Les laboratoires Pasteur-Cerba, Frank Duncombe (Calvados)et Afssa-Alfort sont actuellement
les seuls laboratoires pratiquant l’isolement des virus équins. A l’Afssa-Alfort, est utilisée la
détection du génome viral (notamment le segment 2 codant l'hémagglutinine) par PCR à partir
des écouvillons naso-pharyngés. Le séquençage du produit d’amplification obtenu permet de
typer et de génétiquement caractériser le virus détecté.
Sérologique
Le diagnostic sérologique peut aussi être utilisé directement ou dans le cadre d’un diagnostic
de groupe. Différentes techniques sont employées : l’IHA, l’IDG, la fixation du complément.
- l’IHA (les anticorps Inhibant l’HémagglutinAtion -uniquement des IgG- sont associés à la
neutralisation du virus grippal et sont les témoins d’une protection sérologique ; titre protecteur à
partir de 1/80)
- la fixation du complément (FC) (titre significatif > 16 ; les anticorps - IgM et IgG- sont témoins
d’une infection précoce ou d’un contact récent avec l’antigène grippal ; ils apparaissent 15-21 j
après infection et persistent environ 3-4 mois).
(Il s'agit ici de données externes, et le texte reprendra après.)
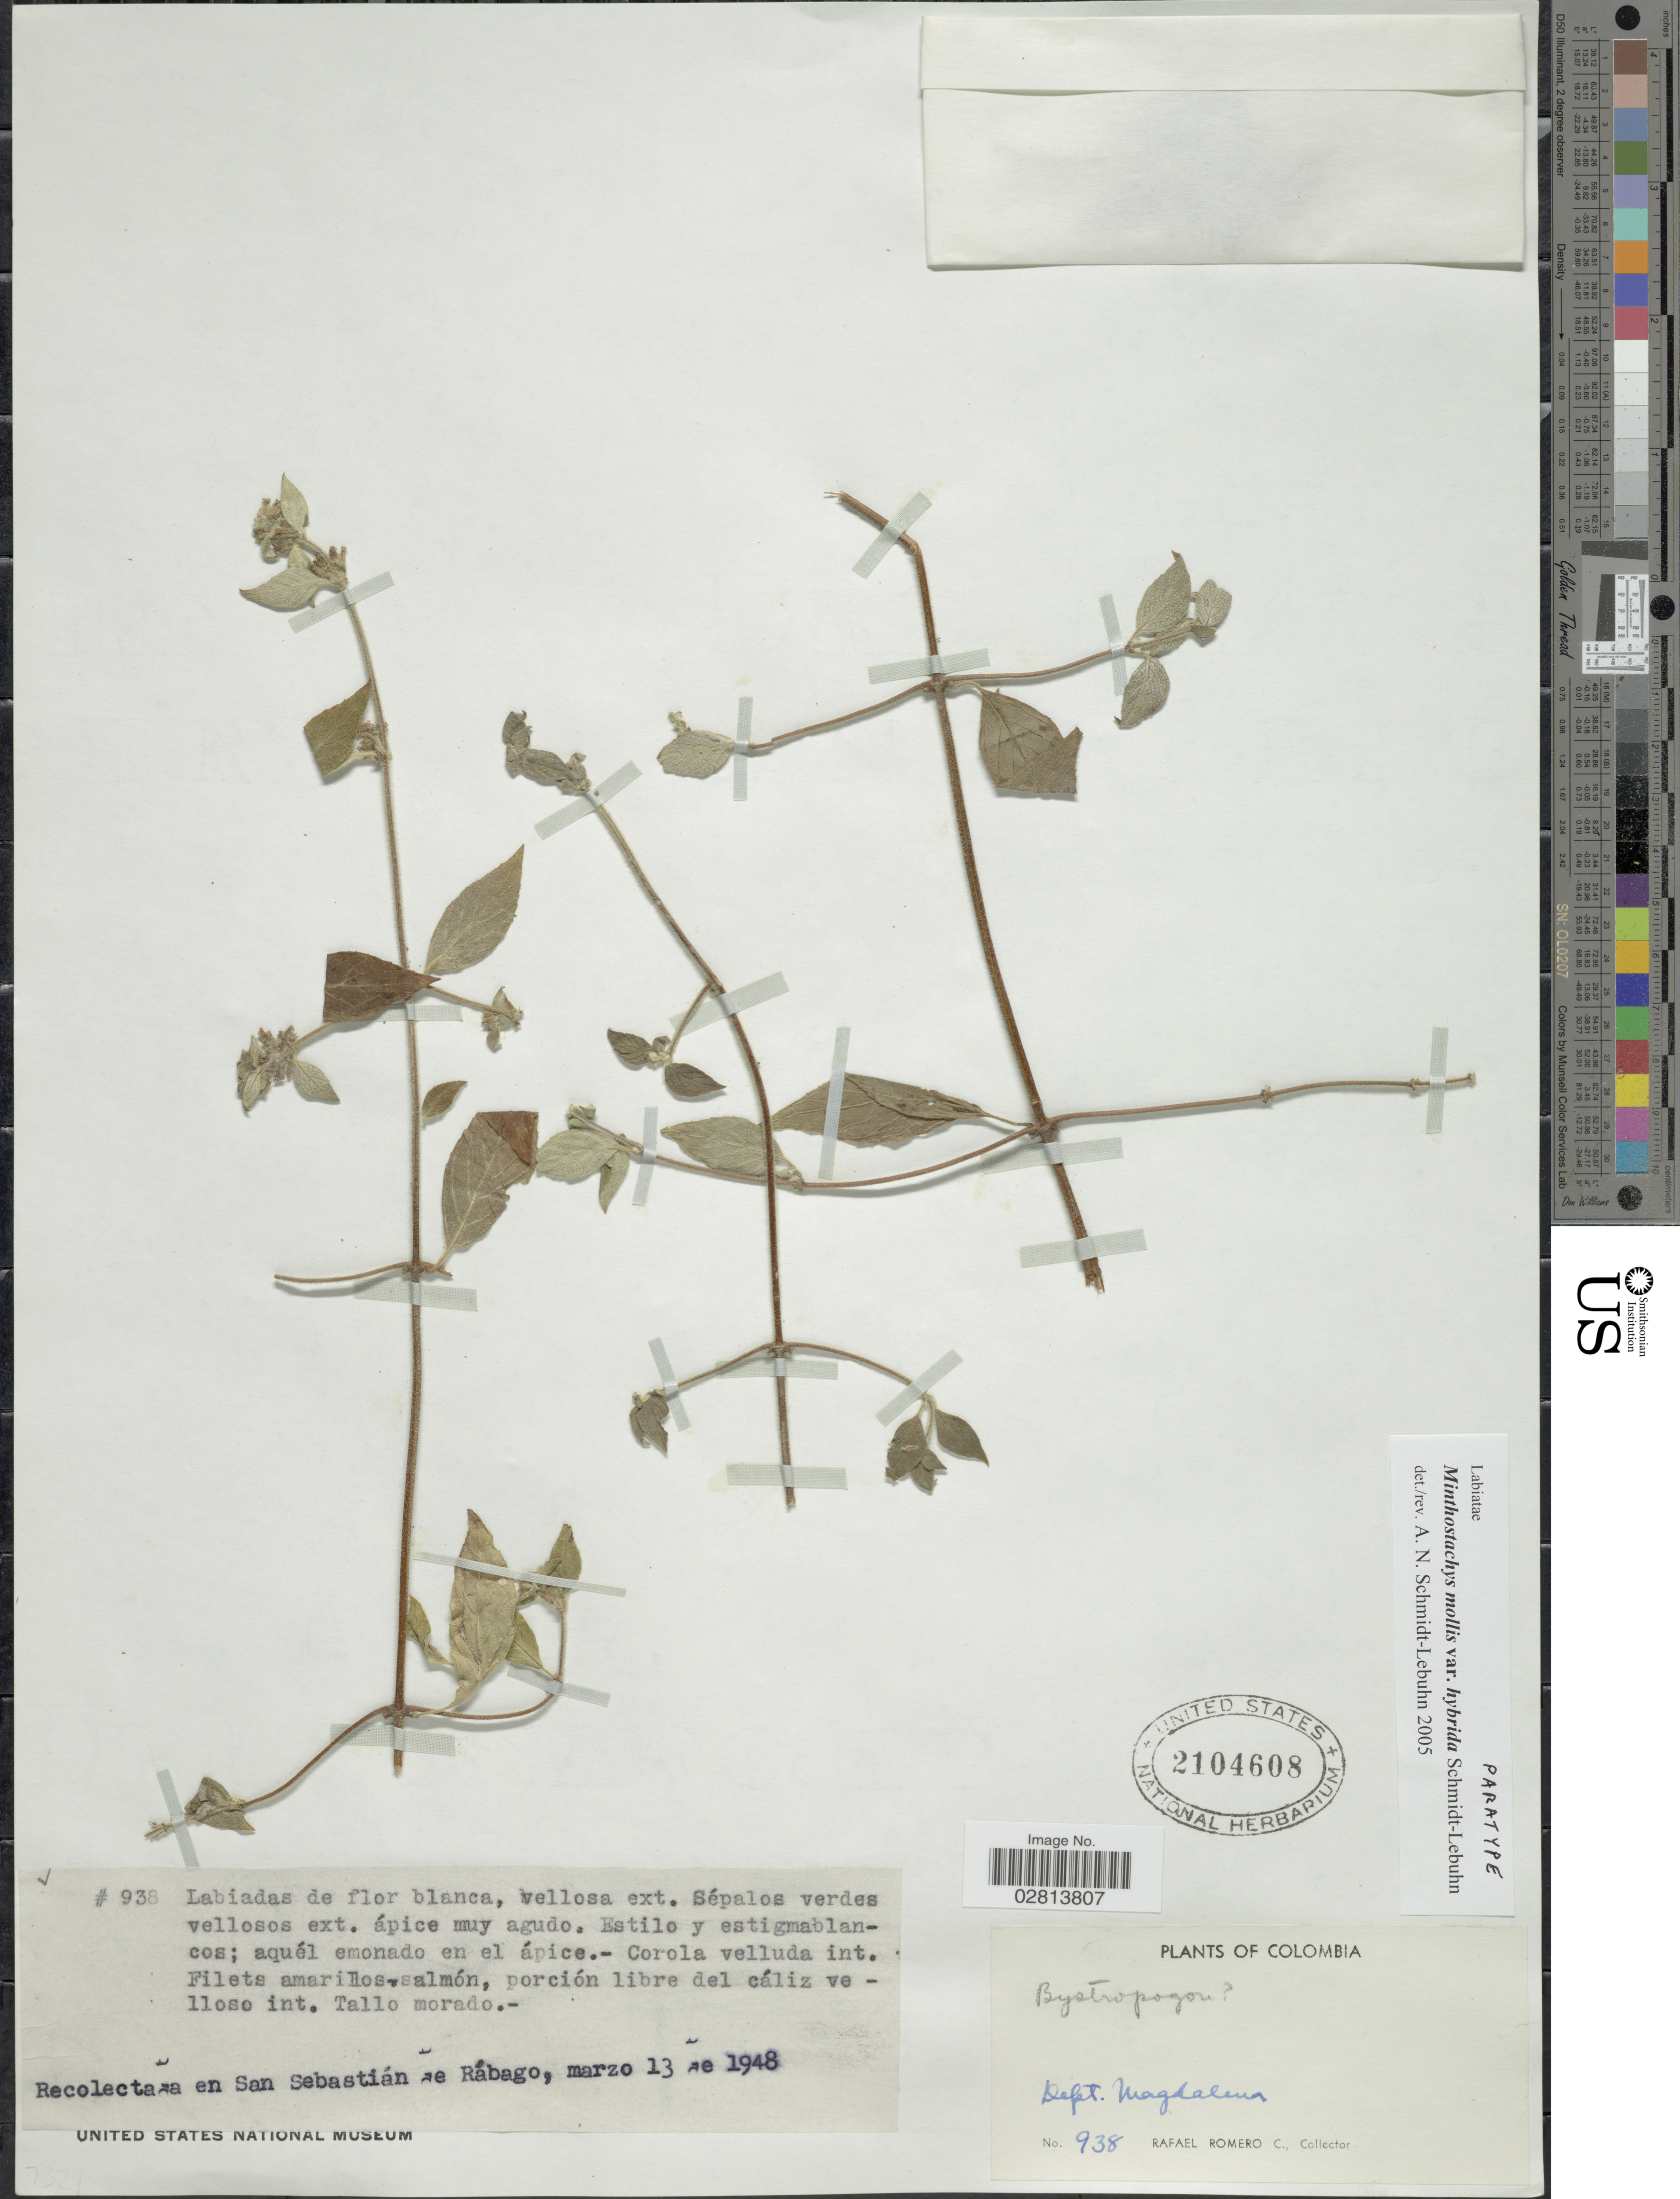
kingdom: Plantae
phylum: Tracheophyta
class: Magnoliopsida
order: Lamiales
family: Lamiaceae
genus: Minthostachys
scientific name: Minthostachys mollis var. hybrida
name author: Schmidt-Leb.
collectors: R. Romero Castañeda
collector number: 938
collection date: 1948-03-13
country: Colombia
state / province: Magdalena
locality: San Sebastián e Rábago. Dept. Magdalena.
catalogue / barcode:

Cependant, il est difficile de distinguer les anticorps induits par une infection grippale de ceux
induits par la vaccination. C'est pourquoi, il est nettement préférable que l’interprétation des
sérologies au niveau individuel se base sur une cinétique (2 analyses sérologiques à 15-21 jours
d’intervalle). Une variation significative des titres sérologiques de deux sérums prélevés à 21
jours d’intervalle (plus de deux dilutions d’écart) chez plusieurs animaux permet effectivement
de conclure à l’infection grippale.
Un ELISA permettant de détecter des anticorps dirigés contre la protéine non structurale NS1
du virus grippal a été récemment développé. Puisque cette protéine est produite lors d'une
infection virale et n'est pas présente dans les vaccins à virus inactivés, elle doit permettre de
différencier les réponses humorales à une infection de celles à une vaccination avec ce type de
vaccin.
Sérologie et vaccination :
Les vaccins induisent l’apparition d’anticorps IHA ; certains vaccins peuvent induire
transitoirement une augmentation d’anticorps FC. Il est donc toujours préférable d’effectuer un
diagnostic sérologique (quand plusieurs chevaux sont malades) à partir d’animaux non vaccinés
ou vaccinés au moins 3 mois auparavant pour limiter l’interférence avec les anticorps vaccinaux.